SPAC managers would therefore be very wise to follow these best practices and also conduct similar deep dive searches on the backgrounds and reputations and activities of key managers of acquisition targets.
MANY DEEPER COMPLIANCE CHECKS WILL BE OVERDUE
One of the obvious but sometimes overlooked byproducts of a SPAC listing process is actually there are few compliance checks to perform, because there isn’t really a deep bench of managers and there are few operating entities or affiliates or subsidiaries to run compliance checks on. So, there are relatively fewer compliance checks performed in a SPAC process than there are for a “normal” IPO.
But, once an acquisition target is identified, ALL of the due diligence records searching for compliance risks that would have been required prior to a “normal” listing will be necessary.
For some SPAC managers ,this situation may create challenges, Particularly for those that initiated the SPAC process with a specific De-SPAC acquisition target in mind.

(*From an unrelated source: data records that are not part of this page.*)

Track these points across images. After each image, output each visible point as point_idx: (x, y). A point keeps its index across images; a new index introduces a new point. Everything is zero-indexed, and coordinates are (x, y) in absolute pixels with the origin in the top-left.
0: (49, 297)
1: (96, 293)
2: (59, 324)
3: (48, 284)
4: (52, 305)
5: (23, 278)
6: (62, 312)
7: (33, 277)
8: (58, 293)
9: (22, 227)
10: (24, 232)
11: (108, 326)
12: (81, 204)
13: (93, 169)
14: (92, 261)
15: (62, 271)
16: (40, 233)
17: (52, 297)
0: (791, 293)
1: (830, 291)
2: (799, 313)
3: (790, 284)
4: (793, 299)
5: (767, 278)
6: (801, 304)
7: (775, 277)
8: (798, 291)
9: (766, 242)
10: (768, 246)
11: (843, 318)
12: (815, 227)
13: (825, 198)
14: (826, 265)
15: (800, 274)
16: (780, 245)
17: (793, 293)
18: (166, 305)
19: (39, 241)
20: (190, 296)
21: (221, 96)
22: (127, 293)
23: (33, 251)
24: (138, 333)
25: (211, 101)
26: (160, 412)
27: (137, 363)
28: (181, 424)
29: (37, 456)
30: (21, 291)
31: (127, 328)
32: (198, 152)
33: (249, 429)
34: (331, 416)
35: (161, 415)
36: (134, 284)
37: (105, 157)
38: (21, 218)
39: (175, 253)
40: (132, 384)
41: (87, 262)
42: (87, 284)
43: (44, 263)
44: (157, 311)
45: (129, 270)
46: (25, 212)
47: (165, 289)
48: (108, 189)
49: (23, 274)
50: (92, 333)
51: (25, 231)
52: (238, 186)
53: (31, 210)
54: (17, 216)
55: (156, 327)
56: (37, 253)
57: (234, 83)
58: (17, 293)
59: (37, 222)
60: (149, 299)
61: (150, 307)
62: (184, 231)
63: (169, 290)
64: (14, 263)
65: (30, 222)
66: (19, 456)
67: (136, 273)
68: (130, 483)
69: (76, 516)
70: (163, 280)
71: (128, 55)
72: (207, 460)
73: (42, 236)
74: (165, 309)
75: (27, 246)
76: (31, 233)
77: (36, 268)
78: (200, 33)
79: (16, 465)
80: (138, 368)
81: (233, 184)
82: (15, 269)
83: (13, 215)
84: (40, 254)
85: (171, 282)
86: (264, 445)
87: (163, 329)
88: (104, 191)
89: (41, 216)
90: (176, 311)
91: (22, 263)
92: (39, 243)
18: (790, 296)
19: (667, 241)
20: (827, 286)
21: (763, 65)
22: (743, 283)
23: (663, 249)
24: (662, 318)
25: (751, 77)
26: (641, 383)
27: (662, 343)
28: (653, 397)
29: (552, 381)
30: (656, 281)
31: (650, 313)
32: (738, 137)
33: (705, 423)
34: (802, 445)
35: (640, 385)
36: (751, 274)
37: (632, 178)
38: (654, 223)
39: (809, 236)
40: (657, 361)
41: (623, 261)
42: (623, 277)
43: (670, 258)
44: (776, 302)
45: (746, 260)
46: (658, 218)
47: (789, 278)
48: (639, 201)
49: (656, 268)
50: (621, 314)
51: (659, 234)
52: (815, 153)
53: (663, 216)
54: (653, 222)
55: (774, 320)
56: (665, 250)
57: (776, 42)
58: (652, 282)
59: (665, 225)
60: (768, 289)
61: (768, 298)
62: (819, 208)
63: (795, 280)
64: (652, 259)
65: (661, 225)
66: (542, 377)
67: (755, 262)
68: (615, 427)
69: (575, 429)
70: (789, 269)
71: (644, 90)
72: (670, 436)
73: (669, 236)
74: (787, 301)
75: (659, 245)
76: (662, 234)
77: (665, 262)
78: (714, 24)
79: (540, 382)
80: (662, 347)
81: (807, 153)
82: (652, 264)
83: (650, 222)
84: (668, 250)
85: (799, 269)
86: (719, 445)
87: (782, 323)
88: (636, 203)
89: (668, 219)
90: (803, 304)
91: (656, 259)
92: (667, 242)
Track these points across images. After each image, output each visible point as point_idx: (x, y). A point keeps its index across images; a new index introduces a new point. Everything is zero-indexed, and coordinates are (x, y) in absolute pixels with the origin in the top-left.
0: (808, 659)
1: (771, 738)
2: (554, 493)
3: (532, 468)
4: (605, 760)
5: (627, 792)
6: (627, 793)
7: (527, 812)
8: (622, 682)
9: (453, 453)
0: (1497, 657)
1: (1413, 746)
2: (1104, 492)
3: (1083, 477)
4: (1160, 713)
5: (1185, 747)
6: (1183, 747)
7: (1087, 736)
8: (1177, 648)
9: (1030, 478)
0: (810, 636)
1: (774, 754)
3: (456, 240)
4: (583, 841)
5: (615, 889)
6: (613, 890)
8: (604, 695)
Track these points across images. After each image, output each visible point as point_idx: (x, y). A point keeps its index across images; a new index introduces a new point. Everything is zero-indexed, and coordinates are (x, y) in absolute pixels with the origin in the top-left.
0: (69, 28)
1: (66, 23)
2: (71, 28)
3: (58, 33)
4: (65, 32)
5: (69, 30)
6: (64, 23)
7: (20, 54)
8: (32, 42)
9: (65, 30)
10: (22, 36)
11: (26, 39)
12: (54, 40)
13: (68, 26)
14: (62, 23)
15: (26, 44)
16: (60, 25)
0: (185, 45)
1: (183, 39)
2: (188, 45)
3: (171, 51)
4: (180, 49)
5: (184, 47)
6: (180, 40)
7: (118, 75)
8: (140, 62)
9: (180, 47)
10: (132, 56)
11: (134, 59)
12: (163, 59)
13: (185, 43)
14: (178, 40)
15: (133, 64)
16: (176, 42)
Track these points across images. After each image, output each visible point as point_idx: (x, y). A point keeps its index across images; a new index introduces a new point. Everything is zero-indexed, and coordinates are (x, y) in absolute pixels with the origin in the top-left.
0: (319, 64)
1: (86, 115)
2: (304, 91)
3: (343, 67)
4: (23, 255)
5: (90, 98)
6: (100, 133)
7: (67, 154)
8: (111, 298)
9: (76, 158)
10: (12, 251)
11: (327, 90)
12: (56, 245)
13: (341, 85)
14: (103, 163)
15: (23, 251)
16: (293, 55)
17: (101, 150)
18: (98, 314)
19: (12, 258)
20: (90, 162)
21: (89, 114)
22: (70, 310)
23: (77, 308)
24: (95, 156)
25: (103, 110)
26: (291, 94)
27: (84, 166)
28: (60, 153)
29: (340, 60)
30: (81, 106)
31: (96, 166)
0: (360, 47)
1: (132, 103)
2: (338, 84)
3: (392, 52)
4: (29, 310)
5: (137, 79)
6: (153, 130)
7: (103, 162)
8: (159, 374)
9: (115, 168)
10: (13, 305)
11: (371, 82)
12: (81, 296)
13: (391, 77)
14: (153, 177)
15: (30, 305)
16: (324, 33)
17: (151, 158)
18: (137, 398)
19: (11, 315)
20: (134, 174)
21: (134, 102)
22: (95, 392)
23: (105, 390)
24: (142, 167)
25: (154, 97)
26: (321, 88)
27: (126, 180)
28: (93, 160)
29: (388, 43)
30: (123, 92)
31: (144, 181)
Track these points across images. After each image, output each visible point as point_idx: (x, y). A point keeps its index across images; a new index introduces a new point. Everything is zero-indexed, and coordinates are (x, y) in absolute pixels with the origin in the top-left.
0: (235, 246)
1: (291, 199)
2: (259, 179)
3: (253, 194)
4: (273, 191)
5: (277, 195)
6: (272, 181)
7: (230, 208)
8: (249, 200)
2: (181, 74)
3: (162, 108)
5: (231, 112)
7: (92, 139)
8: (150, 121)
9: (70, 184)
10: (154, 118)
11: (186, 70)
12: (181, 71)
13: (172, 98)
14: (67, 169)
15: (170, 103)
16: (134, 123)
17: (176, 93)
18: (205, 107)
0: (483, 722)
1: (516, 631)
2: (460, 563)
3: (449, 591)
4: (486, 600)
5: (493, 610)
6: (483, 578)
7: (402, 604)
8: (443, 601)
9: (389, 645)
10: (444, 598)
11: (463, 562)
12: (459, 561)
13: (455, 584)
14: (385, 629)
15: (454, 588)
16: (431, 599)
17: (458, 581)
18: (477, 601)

SPACs will have a fiduciary responsibility to perform a level of compliance checks on their targets that will go far deeper than they may have experienced the first go-round.
WILL HEADLINE RISK BE IMPORTANT? YES.
Headline Risk is based on the concept that there are issues that may negatively impact a stock price if they wound up on the front page of ,The Wall Street Journal, but do not necessarily involve civil or criminal litigation or the breaking of any existing regulations.
As we discussed in SPACs202: Headline Risks are not typically something a computer or automated database report is ever going to cover, but is something that is extremely important. Often, when our team is thinking about risks contained within the data, our team will spend some time considering Headline Risk while preparing an executive summary.
During the De-SPAC process, Headline Risks will have to be reconsidered. Indicators of Headline Risk can relate these days to trends in ESG, in supply chain issues, and the evergreen issues of operational risks such as risks of fraud or corruption. So far, computers cannot deliver an automated report addressing these risks, and there remains considerable value for trained subject matter experts to review research results.